Prof. Juerg Hodler
On behalf of the IDKD
Scientifi c Directors
Gustav von Schulthess,
Department of Radiology
Lifelong learning necessitates an open attitude towards new ideas, skills and behaviour. In radiology, lifelong learning is crucial. Few other healthcare professions have to deal with such high-paced technological and organisational change. Professional radiological organisations have provided continuing medical education for a long time. The American Roentgen Ray Society (ARRS) was founded in 1900, the German Radiological Society was founded in 1905, the French Radiological Society in 1909 and the RSNA in 1915. We are also looking at Volumes 246 of Radiology, 81 of the British Journal of Radiology and 113 of the Italian journal Radiologia Medica.
Education is undergoing a transformation, bringing new opportunities as well as challenges. Both the availability of computers and computer skills have increased. Broadband internet is widely available, and nearly 20% of inhabitants in the OECD are broadband subscribers, with percentages above 30% in Denmark, the Netherlands and Switzerland. On the other hand, the ubiquity of information leads to information overload, which radiologists have to deal with at the same time as an increase in productivity demands.
In the US, workload per hour increased sharply during the last decade, by approximately 15% between 2000 and 2003 alone. Teaching has to adapt both to new opportunities and problems.
The International Diagnostic Course in Davos (IDKD, or “Davos Course”) debuted in 1969, when Swiss radiologists Prof. Alois Rüttimann and Dr. Peter Braun decided to address the increasing debate regarding the need for specificity in lymphographic diagnoses by organising an interactive course in Davos, held in Dr. Braun’s clinic.
Teaching at this time was based on films and slides. However, because there were only a few lightboxes in Davos, the technical support team at Clavadel built viewboxes, and some teachers brought along their own slide projectors. The course was an immediate success and was repeated in the early 1970’s. The courses were then continued annually with changing subjects such as abdominal angiography and lung imaging in combination with lung physiology. Contemporary “big shots” were recruited, such as Ben Felson, Bob Frazer, Elias Theros and Morris Simon.
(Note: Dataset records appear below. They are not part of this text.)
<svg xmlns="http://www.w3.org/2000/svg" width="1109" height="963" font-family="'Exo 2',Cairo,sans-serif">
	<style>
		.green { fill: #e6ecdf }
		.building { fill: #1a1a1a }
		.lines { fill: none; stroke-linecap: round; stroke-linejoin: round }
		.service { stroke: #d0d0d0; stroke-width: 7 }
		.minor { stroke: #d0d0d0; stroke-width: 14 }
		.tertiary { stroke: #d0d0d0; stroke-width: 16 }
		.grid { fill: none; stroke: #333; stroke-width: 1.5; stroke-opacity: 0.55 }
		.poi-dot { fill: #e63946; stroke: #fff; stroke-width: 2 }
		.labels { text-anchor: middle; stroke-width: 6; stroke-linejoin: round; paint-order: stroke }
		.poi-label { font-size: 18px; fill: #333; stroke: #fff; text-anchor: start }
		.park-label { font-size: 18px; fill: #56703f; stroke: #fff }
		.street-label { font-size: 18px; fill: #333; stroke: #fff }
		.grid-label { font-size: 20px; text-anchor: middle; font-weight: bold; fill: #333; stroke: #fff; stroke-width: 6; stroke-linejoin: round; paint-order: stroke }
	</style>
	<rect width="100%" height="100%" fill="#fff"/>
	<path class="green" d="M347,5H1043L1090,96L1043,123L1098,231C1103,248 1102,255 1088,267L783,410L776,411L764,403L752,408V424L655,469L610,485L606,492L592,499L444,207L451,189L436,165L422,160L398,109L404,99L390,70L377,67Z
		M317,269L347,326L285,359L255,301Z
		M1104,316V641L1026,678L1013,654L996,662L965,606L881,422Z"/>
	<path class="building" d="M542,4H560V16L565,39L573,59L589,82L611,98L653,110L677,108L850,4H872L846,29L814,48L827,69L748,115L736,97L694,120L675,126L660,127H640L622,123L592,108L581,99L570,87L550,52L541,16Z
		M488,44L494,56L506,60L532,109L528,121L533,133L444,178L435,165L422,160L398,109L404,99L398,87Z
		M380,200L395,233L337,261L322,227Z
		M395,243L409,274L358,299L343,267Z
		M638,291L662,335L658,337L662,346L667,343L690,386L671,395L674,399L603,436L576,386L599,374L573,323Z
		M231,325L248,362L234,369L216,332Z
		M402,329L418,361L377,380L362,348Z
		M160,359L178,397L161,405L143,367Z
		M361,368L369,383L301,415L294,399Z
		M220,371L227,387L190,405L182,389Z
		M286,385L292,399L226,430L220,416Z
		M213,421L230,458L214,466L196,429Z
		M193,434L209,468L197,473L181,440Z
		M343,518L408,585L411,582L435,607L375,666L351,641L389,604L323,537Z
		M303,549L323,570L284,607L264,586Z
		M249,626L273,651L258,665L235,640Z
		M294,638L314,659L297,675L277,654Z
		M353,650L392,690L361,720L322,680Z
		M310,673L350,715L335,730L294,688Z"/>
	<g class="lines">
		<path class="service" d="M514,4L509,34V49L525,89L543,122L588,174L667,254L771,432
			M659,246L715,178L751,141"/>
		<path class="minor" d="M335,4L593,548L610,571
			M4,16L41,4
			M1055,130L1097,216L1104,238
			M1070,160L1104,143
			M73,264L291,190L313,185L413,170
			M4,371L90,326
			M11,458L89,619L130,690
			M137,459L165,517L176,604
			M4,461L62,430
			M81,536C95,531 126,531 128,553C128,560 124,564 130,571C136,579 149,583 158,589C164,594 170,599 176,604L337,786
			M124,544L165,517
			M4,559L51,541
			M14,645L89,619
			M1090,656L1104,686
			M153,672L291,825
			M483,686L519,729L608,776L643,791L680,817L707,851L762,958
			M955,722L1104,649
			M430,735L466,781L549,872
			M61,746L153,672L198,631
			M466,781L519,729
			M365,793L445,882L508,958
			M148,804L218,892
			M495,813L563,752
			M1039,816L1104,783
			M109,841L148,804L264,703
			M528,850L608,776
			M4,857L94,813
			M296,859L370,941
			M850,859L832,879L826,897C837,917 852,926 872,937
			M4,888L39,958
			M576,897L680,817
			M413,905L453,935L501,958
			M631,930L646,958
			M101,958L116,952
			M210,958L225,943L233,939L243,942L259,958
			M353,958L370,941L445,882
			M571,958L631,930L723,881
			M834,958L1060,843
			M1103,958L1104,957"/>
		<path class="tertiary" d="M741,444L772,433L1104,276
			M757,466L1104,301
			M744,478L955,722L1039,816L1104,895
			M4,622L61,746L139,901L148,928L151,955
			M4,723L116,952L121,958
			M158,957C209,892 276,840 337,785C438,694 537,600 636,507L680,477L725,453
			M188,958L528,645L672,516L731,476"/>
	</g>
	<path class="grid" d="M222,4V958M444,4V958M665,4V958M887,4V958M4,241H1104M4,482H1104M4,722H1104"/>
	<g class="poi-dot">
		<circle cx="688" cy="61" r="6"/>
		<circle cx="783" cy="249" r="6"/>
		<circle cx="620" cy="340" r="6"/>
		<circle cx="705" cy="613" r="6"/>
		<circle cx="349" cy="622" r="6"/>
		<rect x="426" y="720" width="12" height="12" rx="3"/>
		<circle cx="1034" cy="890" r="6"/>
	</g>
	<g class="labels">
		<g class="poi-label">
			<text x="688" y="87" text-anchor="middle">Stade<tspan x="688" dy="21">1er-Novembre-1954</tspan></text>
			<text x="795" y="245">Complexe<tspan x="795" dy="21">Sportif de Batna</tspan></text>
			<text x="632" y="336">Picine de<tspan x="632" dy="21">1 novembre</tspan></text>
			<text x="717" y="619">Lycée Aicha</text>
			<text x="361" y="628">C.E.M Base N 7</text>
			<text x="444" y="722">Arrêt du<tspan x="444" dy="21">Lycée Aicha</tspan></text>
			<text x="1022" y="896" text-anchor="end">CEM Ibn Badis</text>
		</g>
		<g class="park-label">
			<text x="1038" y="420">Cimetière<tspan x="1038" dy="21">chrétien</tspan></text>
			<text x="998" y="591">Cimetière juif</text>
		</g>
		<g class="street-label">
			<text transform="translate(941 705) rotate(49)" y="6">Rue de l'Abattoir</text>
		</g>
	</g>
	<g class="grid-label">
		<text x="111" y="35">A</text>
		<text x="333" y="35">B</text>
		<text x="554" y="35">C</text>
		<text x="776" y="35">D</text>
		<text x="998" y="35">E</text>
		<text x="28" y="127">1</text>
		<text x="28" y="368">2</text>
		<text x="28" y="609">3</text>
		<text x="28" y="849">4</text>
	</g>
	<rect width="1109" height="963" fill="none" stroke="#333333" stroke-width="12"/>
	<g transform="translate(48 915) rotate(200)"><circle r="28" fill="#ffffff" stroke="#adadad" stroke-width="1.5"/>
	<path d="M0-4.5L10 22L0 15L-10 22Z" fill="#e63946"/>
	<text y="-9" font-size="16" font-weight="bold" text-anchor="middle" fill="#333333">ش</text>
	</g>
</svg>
One of the reasons behind the positive response of delegates was the “spirit of Davos”, which is characterised even today by a highly interested audience, the specific interactive teaching format, the Davos hospitality and also the Swiss Alps. Very early on, methods of continuing improvement were introduced, such as questionnaires for participants. The course grew quickly, and though the congress centre was enlarged twice, its facilities were occasionally supplemented by rented meeting rooms in hotels and schools or the congress centre’s cellars had to be adapted to the needs of a medical meeting.